Ann Nightingale who introduces the appearance describes it as “the most powerful performance I’ve ever saw on Whistle Test” and it’s hard to argue. Prior to this performance, though the music may have been highly-charged and fast-paced, nothing ever felt this menacing or foreboding. No performance had felt so entirely captivating and transporting at the same time. It sent a shockwave through the scene.
‘In Between Days’ – The Cure (1985)
‘In Between Days’ would be the match needed to light The Cure’s relationship with America that has been more than kind to the band over the last 35 years. The iconic British group received the ultimate accolade for any band in 2019 when Trent Reznor inducted them into the Rock & Roll Hall of Fame — which is the pinnacle for any band in the States.
In the UK, the band were already loved with ‘In Between Days’ becoming the band’s ninth chart single and their fourth consecutive Top 20 hit. There was something special about The Cure that made them feel like relatable outsiders from a small town that gave the band that connection with their fans that was unlike anything that American bands could offer.

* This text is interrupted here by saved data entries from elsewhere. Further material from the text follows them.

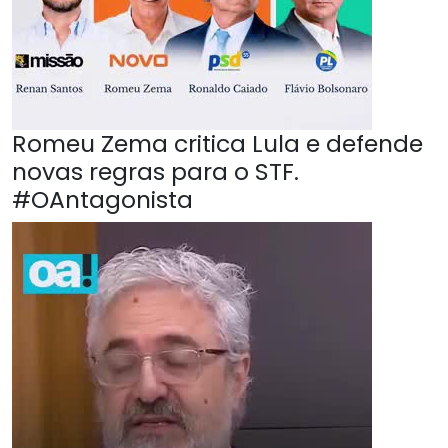
Romeu Zema critica Lula e defende
novas regras para o STF.
#OAntagonista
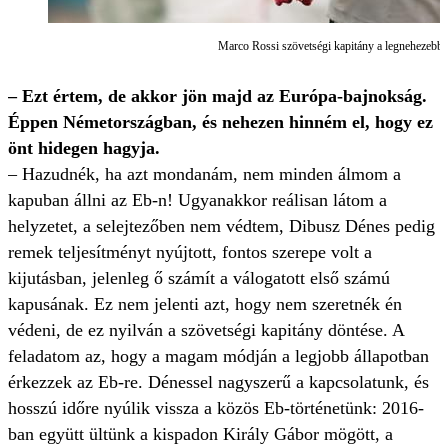
Marco Rossi szövetségi kapitány a legnehezebb
– Ezt értem, de akkor jön majd az Európa-bajnokság.
Éppen Németországban, és nehezen hinném el, hogy ez
önt hidegen hagyja.
– Hazudnék, ha azt mondanám, nem minden álmom a
kapuban állni az Eb-n! Ugyanakkor reálisan látom a
helyzetet, a selejtezőben nem védtem, Dibusz Dénes pedig
remek teljesítményt nyújtott, fontos szerepe volt a
kijutásban, jelenleg ő számít a válogatott első számú
kapusának. Ez nem jelenti azt, hogy nem szeretnék én
védeni, de ez nyilván a szövetségi kapitány döntése. A
feladatom az, hogy a magam módján a legjobb állapotban
érkezzek az Eb-re. Dénessel nagyszerű a kapcsolatunk, és
hosszú időre nyúlik vissza a közös Eb-történetünk: 2016-
ban együtt ültünk a kispadon Király Gábor mögött, a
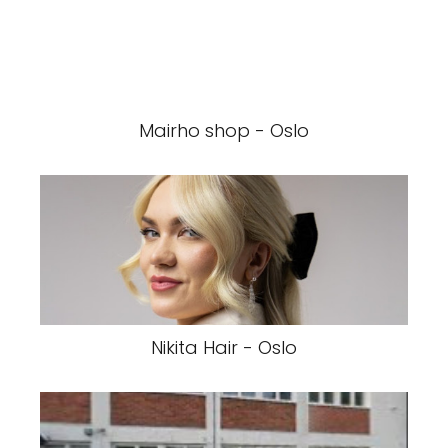
Mairho shop - Oslo
Nikita Hair - Oslo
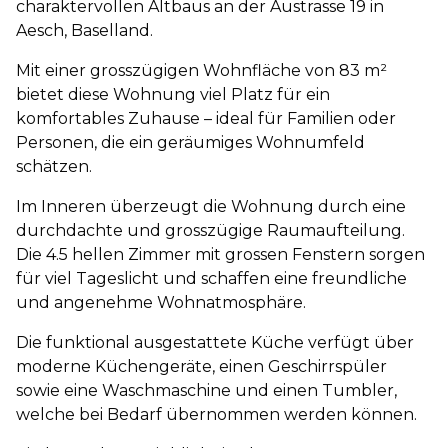
charaktervollen Altbaus an der Austrasse 19 in
Aesch, Baselland.
Mit einer grosszügigen Wohnfläche von 83 m²
bietet diese Wohnung viel Platz für ein
komfortables Zuhause – ideal für Familien oder
Personen, die ein geräumiges Wohnumfeld
schätzen.
Im Inneren überzeugt die Wohnung durch eine
durchdachte und grosszügige Raumaufteilung.
Die 4.5 hellen Zimmer mit grossen Fenstern sorgen
für viel Tageslicht und schaffen eine freundliche
und angenehme Wohnatmosphäre.
Die funktional ausgestattete Küche verfügt über
moderne Küchengeräte, einen Geschirrspüler
sowie eine Waschmaschine und einen Tumbler,
welche bei Bedarf übernommen werden können.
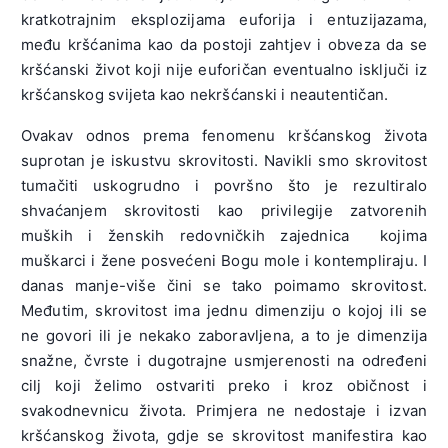
kratkotrajnim eksplozijama euforija i entuzijazama,
među kršćanima kao da postoji zahtjev i obveza da se
kršćanski život koji nije euforičan eventualno isključi iz
kršćanskog svijeta kao nekršćanski i neautentičan.
Ovakav odnos prema fenomenu kršćanskog života
suprotan je iskustvu skrovitosti. Navikli smo skrovitost
tumačiti uskogrudno i površno što je rezultiralo
shvaćanjem skrovitosti kao privilegije zatvorenih
muških i ženskih redovničkih zajednica kojima
muškarci i žene posvećeni Bogu mole i kontempliraju. I
danas manje-više čini se tako poimamo skrovitost.
Međutim, skrovitost ima jednu dimenziju o kojoj ili se
ne govori ili je nekako zaboravljena, a to je dimenzija
snažne, čvrste i dugotrajne usmjerenosti na određeni
cilj koji želimo ostvariti preko i kroz običnost i
svakodnevnicu života. Primjera ne nedostaje i izvan
kršćanskog života, gdje se skrovitost manifestira kao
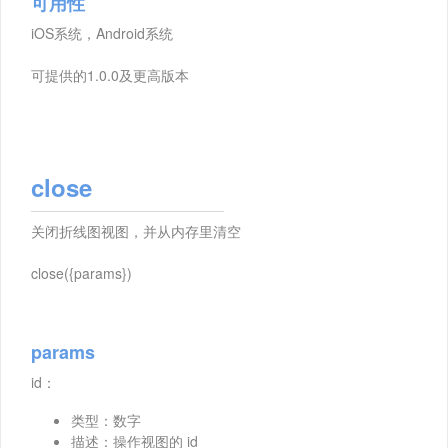
可用性
iOS系统，Android系统
可提供的1.0.0及更高版本
close
关闭折线图视图，并从内存里清空
close({params})
params
id：
类型：数字
描述：操作视图的 id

The Cure’s look and their sound were a juxtaposition with their beautiful tones being the opposite of what you would expect to come from the gothic Robert Smith led group — we are all walking contradictions however which made the band even more relatable. ‘In Between Days’ is one of their definitive songs and is almost impossible to listen to without raising a smile, this live version from the Old Grey Whistle Test is the perfect way to immediately lift your mood.